3) Principal Component Analysis (PCA): The 67 features
extracted from the data produce a 67-dimensional space.
However, not all the features contribute equally to overall
data variance. To reduce dimensionality while maximizing
the data variance in the lower-dimensional space, principal
component analysis (PCA) is used. The eigenvalue
decomposition of the covariance matrix allows for each
feature to be ranked in order of its contribution to overall
data variance.
4) Feature selection: Using the results of the PCA,
features are selected for use in classification.

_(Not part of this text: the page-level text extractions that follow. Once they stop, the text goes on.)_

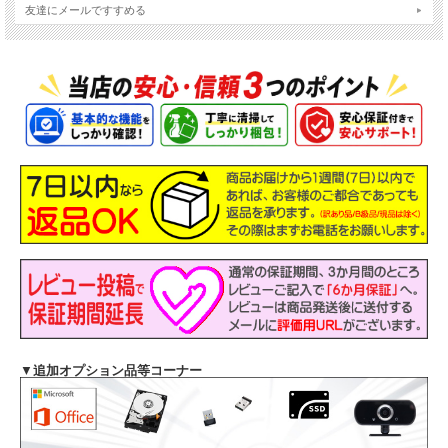
友達にメールですすめる
▼
追加オプション品等コーナー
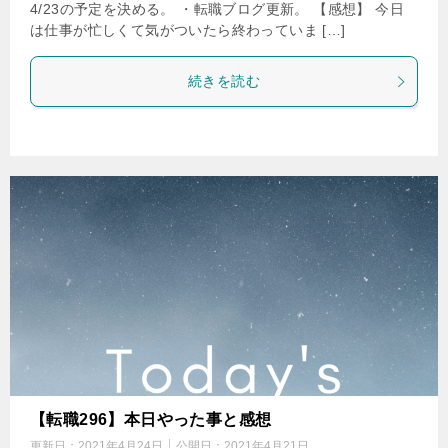
4/23の予定を決める。 ・転職ブログ更新。 【感想】 今日
は仕事が忙しくて気がついたら終わっていま […]
続きを読む
【転職296】本日やった事と感想
更新日：
2021年4月24日
公開日：
2021年4月21日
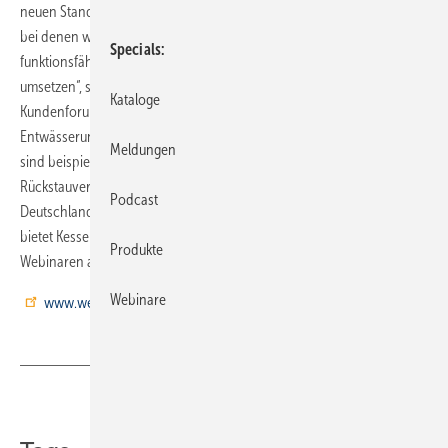
neuen Standort für interaktive und abwechslungsreiche Schulungen,
bei denen wir die Teilnehmer aktiv miteinbeziehen. An zahlreichen
Specials
funktionsfähigen Produkten können sie ihr Wissen direkt in die Praxis
umsetzen“, so Schreck. Mit den Seminaren im Hamburger
Kataloge
Kundenforum spricht Kessel alle Zielgruppen der
Entwässerungstechnik an. Für Handwerker besonders interessant
Meldungen
sind beispielsweise Seminare zu Einbau, Funktion und Wartung von
Rückstauverschlüssen und Hebeanlagen. Kundenforen in
Podcast
Deutschland und Österreich. Zusätzlich zu den Seminaren vor Ort
bietet Kessel ein breites Spektrum an E-Learning-Modulen und
Produkte
Webinaren an unter
Webinare
www.weiterbildung.kessel.de
Teilen
Link kopieren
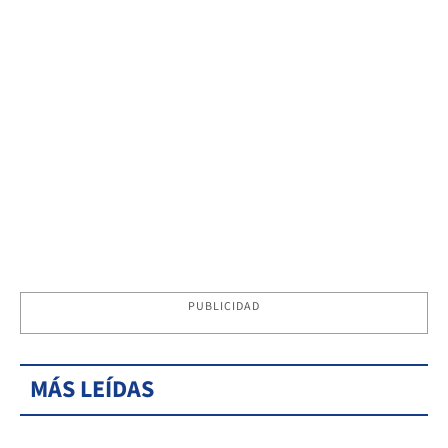
PUBLICIDAD
MÁS LEÍDAS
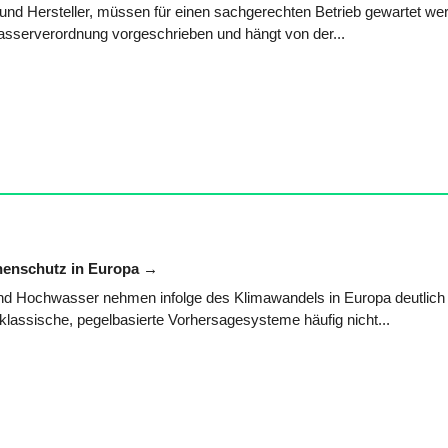
 und Hersteller, müssen für einen sachgerechten Betrieb gewartet we
wasserverordnung vorgeschrieben und hängt von der...
henschutz in Europa
nd Hochwasser nehmen infolge des Klimawandels in Europa deutlich 
klassische, pegelbasierte Vorhersagesysteme häufig nicht...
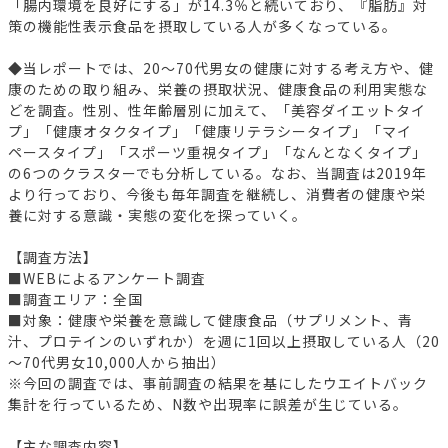
「腸内環境を良好にする」が14.3％と続いており、『脂肪』対
策の機能性表示食品を摂取している人が多くなっている。
◆当レポートでは、20～70代男女の健康に対する考え方や、健
康のための取り組み、栄養の摂取状況、健康食品の利用実態な
どを調査。性別、性年齢層別に加えて、「美容ダイエットタイ
プ」「健康オタクタイプ」「健康リテラシータイプ」「マイ
ペースタイプ」「スポーツ重視タイプ」「なんとなくタイプ」
の6つのクラスターでも分析している。なお、当調査は2019年
より行っており、今後も毎年調査を継続し、消費者の健康や栄
養に対する意識・実態の変化を探っていく。
【調査方法】
■WEBによるアンケート調査
■調査エリア：全国
■対象：健康や栄養を意識して健康食品（サプリメント、青
汁、プロテインのいずれか）を週に1回以上摂取している人（20
～70代男女10,000人から抽出）
※今回の調査では、事前調査の結果を基にしたウエイトバック
集計を行っているため、N数や出現率に誤差が生じている。
【主な調査内容】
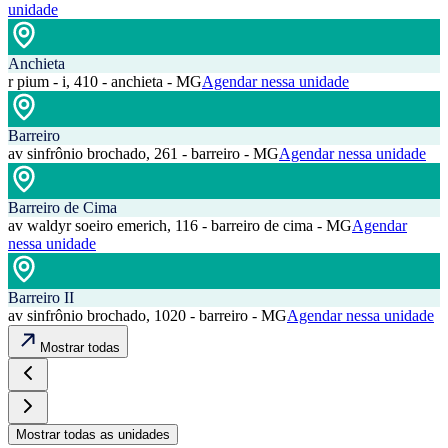
unidade
Anchieta
r pium - i, 410 - anchieta - MG
Agendar nessa unidade
Barreiro
av sinfrônio brochado, 261 - barreiro - MG
Agendar nessa unidade
Barreiro de Cima
av waldyr soeiro emerich, 116 - barreiro de cima - MG
Agendar
nessa unidade
Barreiro II
av sinfrônio brochado, 1020 - barreiro - MG
Agendar nessa unidade
Mostrar todas
Mostrar todas as unidades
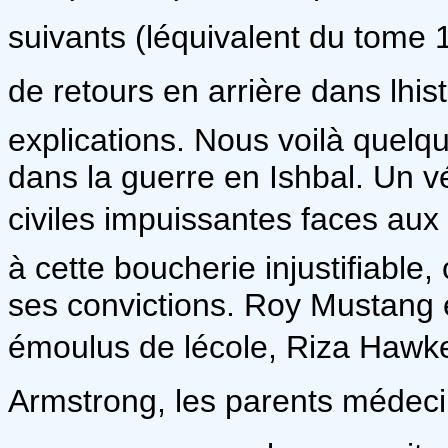
suivants (léquivalent du tome 
de retours en arrière dans lhis
explications. Nous voilà quel
dans la guerre en Ishbal. Un v
civiles impuissantes faces aux 
à cette boucherie injustifiable
ses convictions. Roy Mustang
émoulus de lécole, Riza Hawkey
Armstrong, les parents médecin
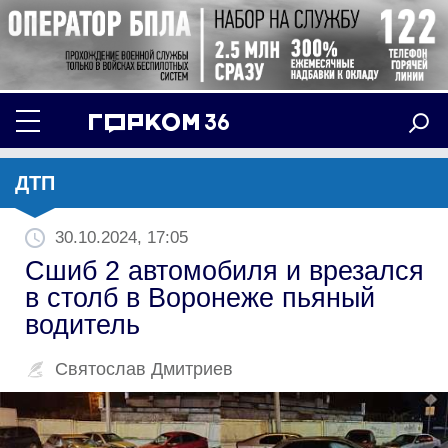
ДТП
30.10.2024, 17:05
Сшиб 2 автомобиля и врезался
в столб в Воронеже пьяный
водитель
Святослав Дмитриев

Of the 67
features, the first 11 principal components are selected for
the first classification task of distinguishing between PD and
control. These 11 features cumulatively account for 80.2% of
the variance in the data. The subsequent contributions of
additional features to the data variance are less than 2.3% per
feature, decreasing to 0.0%. An additional four features are
selected for the second classification task of characterizing
parkinsonian gait for a total of 15 features. All selected
features for both classification tasks are listed in Table I.
These features include statistical variability as measured
using standard deviation (SD). The (+) or (-) next to the
feature names indicate whether PD patients exhibit higher or
lower values for the features, respectively, relative to
controls. These features allow us to see which components of
gait are most significant in characterizing parkinsonian gait.